In September 1944, US spy and Harvard professor of history Crane Brinton described these events in what is probably one of the few references to Trotsky’s History of the Russian Revolution to be found in the files of US intelligence: “It is clear that Trotsky’s classic analysis of the ‘dual power’ applies very well here … what is happening here is a process in part revolutionary - the taking over of power by ‘new’ men long carefully organised for just this aim.”18

“Dual power” refers to the temporary, unstable period in a revolution when contending class forces each have partial control of the key structures in society (army, economy and state apparatus). Brinton did not think that France was on the brink of a proletarian revolution - he was certain that the PCF was following Moscow’s line and merely sought to gain influence. But the disputes over the armed strength of the Resistance convinced him there was “dual power”.

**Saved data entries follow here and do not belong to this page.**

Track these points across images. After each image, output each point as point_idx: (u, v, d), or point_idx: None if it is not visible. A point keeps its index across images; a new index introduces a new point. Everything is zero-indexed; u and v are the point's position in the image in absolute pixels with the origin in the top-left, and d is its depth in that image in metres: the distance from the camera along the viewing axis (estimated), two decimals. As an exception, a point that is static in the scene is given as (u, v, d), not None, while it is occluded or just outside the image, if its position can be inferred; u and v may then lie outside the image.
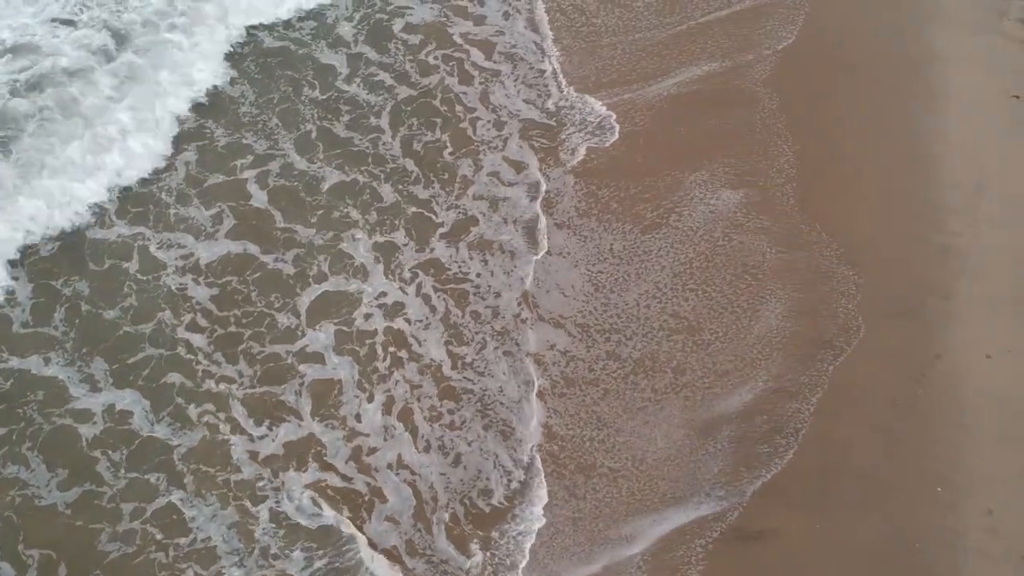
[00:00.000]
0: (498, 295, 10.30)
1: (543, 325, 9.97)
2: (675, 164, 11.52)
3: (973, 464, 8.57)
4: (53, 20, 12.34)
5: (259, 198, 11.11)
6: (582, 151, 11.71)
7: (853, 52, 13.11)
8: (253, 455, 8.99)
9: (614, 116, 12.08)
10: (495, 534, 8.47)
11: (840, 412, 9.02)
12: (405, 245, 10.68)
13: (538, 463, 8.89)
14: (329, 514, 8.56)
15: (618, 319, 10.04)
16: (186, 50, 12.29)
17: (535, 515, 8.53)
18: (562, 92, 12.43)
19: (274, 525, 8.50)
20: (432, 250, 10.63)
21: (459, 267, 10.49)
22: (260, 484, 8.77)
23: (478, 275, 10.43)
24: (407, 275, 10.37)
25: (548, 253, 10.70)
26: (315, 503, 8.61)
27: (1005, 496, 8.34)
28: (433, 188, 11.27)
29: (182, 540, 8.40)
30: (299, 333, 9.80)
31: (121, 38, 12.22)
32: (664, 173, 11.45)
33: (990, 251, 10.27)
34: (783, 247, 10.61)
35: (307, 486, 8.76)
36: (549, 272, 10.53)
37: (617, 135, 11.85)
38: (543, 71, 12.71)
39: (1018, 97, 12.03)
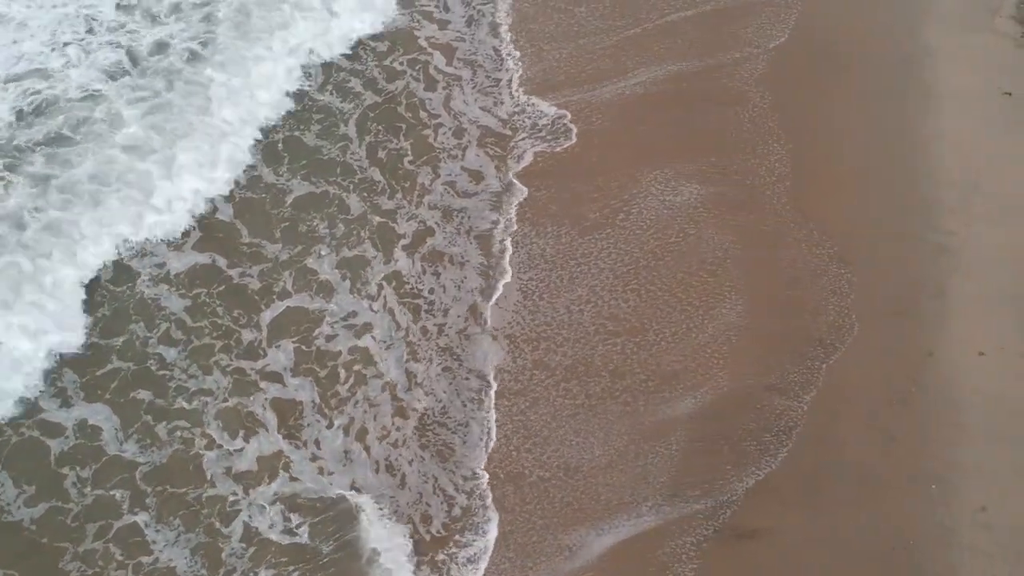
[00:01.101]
0: (452, 311, 10.82)
1: (487, 339, 10.48)
2: (635, 164, 12.21)
3: (967, 461, 9.15)
4: (66, 44, 13.01)
5: (225, 211, 11.63)
6: (529, 156, 12.39)
7: (846, 50, 13.97)
8: (227, 470, 9.41)
9: (568, 116, 12.83)
10: (442, 557, 8.90)
11: (834, 410, 9.63)
12: (374, 258, 11.24)
13: (486, 484, 9.35)
14: (303, 530, 8.87)
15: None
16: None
17: (488, 539, 8.97)
18: (514, 97, 13.16)
19: (243, 544, 8.89)
20: (396, 261, 11.20)
21: (416, 281, 11.04)
22: (231, 499, 9.19)
23: (431, 291, 10.97)
24: (372, 290, 10.89)
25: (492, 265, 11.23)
26: (285, 516, 9.02)
27: (999, 493, 8.92)
28: (397, 198, 11.89)
29: (144, 559, 8.79)
30: (261, 352, 10.30)
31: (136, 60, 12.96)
32: (622, 173, 12.13)
33: (983, 249, 10.96)
34: (773, 245, 11.24)
35: (277, 498, 9.19)
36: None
37: (574, 137, 12.56)
38: (499, 79, 13.48)
39: (1010, 94, 12.73)
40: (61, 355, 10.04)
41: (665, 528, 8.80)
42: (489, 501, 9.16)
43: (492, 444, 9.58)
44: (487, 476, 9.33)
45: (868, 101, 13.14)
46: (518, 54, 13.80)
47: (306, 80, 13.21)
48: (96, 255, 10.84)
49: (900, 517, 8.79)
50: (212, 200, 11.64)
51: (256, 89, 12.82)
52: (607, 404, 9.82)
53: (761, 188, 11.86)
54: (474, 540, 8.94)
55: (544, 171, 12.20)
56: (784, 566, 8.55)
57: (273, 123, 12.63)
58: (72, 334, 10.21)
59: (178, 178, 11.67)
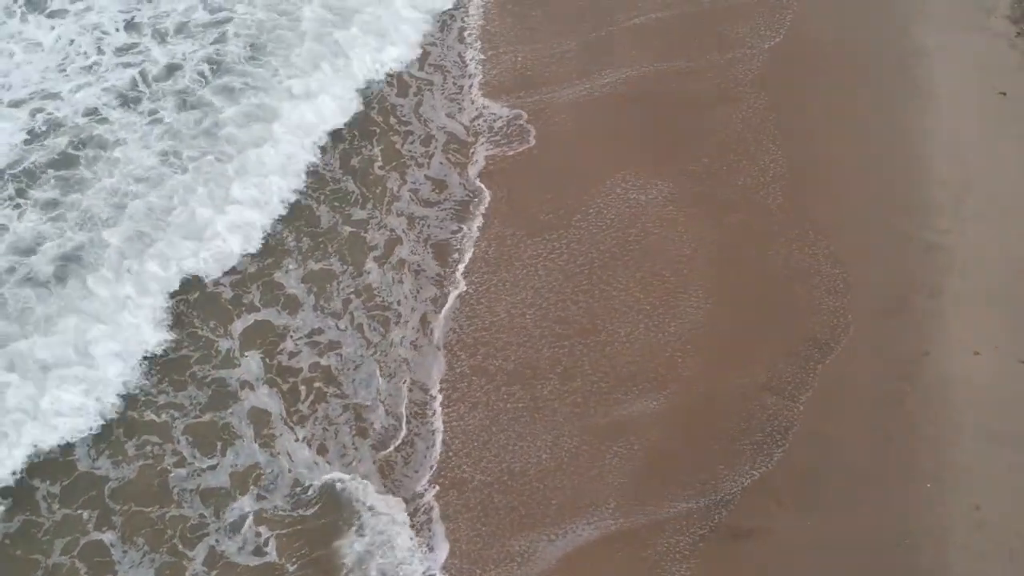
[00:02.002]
0: (404, 323, 10.98)
1: (434, 351, 10.67)
2: (601, 164, 12.49)
3: (962, 460, 9.55)
4: (77, 65, 13.29)
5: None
6: (482, 159, 12.71)
7: (841, 51, 14.47)
8: (196, 488, 9.61)
9: (525, 116, 13.19)
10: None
11: (830, 410, 10.02)
12: (343, 272, 11.47)
13: (432, 498, 9.48)
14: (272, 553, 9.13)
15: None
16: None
17: (438, 554, 9.13)
18: (474, 102, 13.49)
19: (206, 568, 9.06)
20: (369, 273, 11.42)
21: (385, 295, 11.23)
22: (191, 524, 9.35)
23: (399, 302, 11.18)
24: (338, 306, 11.11)
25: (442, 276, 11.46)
26: (257, 535, 9.23)
27: (993, 492, 9.33)
28: (368, 208, 12.18)
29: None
30: (236, 363, 10.58)
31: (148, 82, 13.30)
32: (585, 174, 12.41)
33: (977, 248, 11.42)
34: (766, 245, 11.63)
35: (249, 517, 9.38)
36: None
37: (532, 140, 12.88)
38: (462, 86, 13.83)
39: (1005, 94, 13.03)
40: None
41: (656, 527, 9.12)
42: (435, 514, 9.34)
43: (436, 456, 9.77)
44: (435, 489, 9.50)
45: (863, 101, 13.63)
46: (482, 57, 14.24)
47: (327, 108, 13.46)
48: (112, 284, 10.99)
49: (895, 516, 9.18)
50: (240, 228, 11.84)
51: (273, 114, 12.99)
52: (554, 405, 10.07)
53: (754, 188, 12.29)
54: (422, 555, 9.13)
55: (500, 173, 12.57)
56: (780, 565, 8.91)
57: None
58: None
59: (193, 204, 11.84)
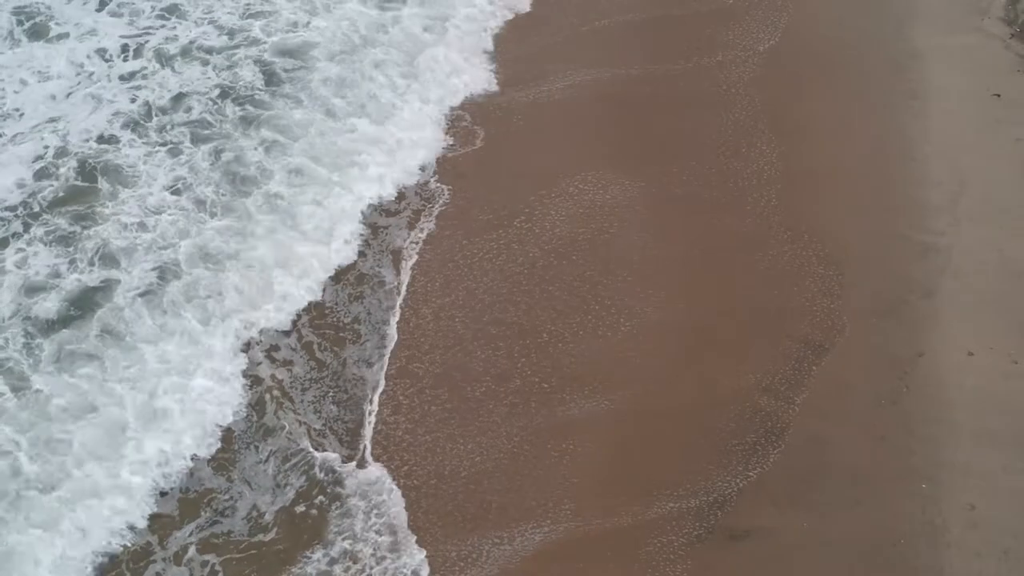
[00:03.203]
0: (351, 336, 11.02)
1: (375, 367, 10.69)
2: (560, 166, 12.82)
3: (957, 460, 9.87)
4: (84, 94, 13.39)
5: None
6: (431, 162, 12.94)
7: (836, 53, 14.85)
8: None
9: (469, 118, 13.56)
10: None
11: (825, 410, 10.30)
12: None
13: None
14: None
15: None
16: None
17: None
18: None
19: None
20: (325, 291, 11.51)
21: (339, 316, 11.27)
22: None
23: (357, 321, 11.20)
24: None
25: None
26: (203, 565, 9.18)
27: (987, 491, 9.64)
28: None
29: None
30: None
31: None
32: (542, 175, 12.67)
33: (971, 249, 11.77)
34: (759, 247, 11.93)
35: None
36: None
37: (479, 142, 13.20)
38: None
39: (999, 95, 13.23)
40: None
41: (647, 528, 9.30)
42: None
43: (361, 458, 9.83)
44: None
45: (859, 103, 14.03)
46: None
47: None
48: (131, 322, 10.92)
49: (891, 516, 9.47)
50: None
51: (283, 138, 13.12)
52: (489, 406, 10.15)
53: (747, 189, 12.71)
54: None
55: (445, 174, 12.80)
56: (778, 565, 9.20)
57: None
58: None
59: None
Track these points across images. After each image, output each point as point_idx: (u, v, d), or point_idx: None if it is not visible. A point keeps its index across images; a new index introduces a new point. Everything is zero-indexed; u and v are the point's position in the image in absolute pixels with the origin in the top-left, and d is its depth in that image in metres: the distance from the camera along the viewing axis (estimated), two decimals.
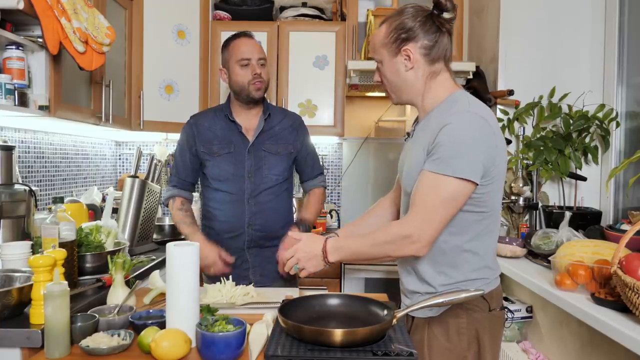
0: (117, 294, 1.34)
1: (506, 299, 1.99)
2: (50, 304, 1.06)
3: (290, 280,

The Soviet chargé d’affaires in Paris agreed, although he did not mention Trotsky: “In the liberated regions of the country and in Paris there is dual power. This is particularly the case in the provinces, where, alongside the regional commissars named by de Gaulle, there are local commissars appointed by the committees of liberation. As a result, real power is in the hands of the organs of the Resistance movement.”19

In reality, the elements of dual power were extremely embryonic, and the two sides did not clearly represent the interests of two different classes, because the PCF was not in favour of revolution, and the mass of the population was unsure, waiting for leadership. The PCF was following its own reformist appetites for working with the representatives of the ruling class rather than destroying their power. Happily for them - but not for the working class, this outlook coincided with Moscow’s long-held view that there should be no revolution in the west.

In 1952, PCF leader Jacques Duclos defended his party’s record in 1944, saying that, had it acted differently, de Gaulle and the USA would have used workers’ action as “a pretext” to smash the working class. “The wise and far-seeing policy of our party would not let this happen,” he argued. “We are revolutionaries, not adventurers.”20 In fact, a truly revolutionary leadership would have used the myriad opportunities posed by the embryonic dual power situation to build workers’ independent organisation, and to fan the sparks of workers’ control. The PCF did neither.

After the war, the PCF was the single most powerful party in France - a position it held for the next 40 years. Its prestige and cultural influence were unparalleled, and for decades even the slightest questioning of its wartime record produced a torrent of criticism. As in the USSR, the party falsified its history, distorting reality to meet the needs of the day. At the same time, Resistance leaders like Georges Guingouin or Charles Tillon were hounded from the party because of their ideas, while Georges Marchais, a talentless nobody who had volunteered to go and work in fascist Germany, was propelled into the leadership.

This reformist routinism was a far cry from the bravery shown by so many communist résistants during the war, but it drove the policies of the PCF leadership. The tragedy of the communist Resistance was that, no matter how courageous and determined the rank and file may have been, the PCF leadership was wedded to a policy that inevitably led to the reconstruction of French imperialism. The Allies kicked the Nazis out of France - no small gain! - but the French capitalists remained in place, and French imperialism continued its bloody wars of exploitation and oppression in Africa and Asia.

With a revolutionary programme based on the armed power of the population, the Resistance as a whole - communist and non-communist - could have put an end to that terrible record, and changed the course of history. That it did not is at least partly due to the politics of the PCF leadership.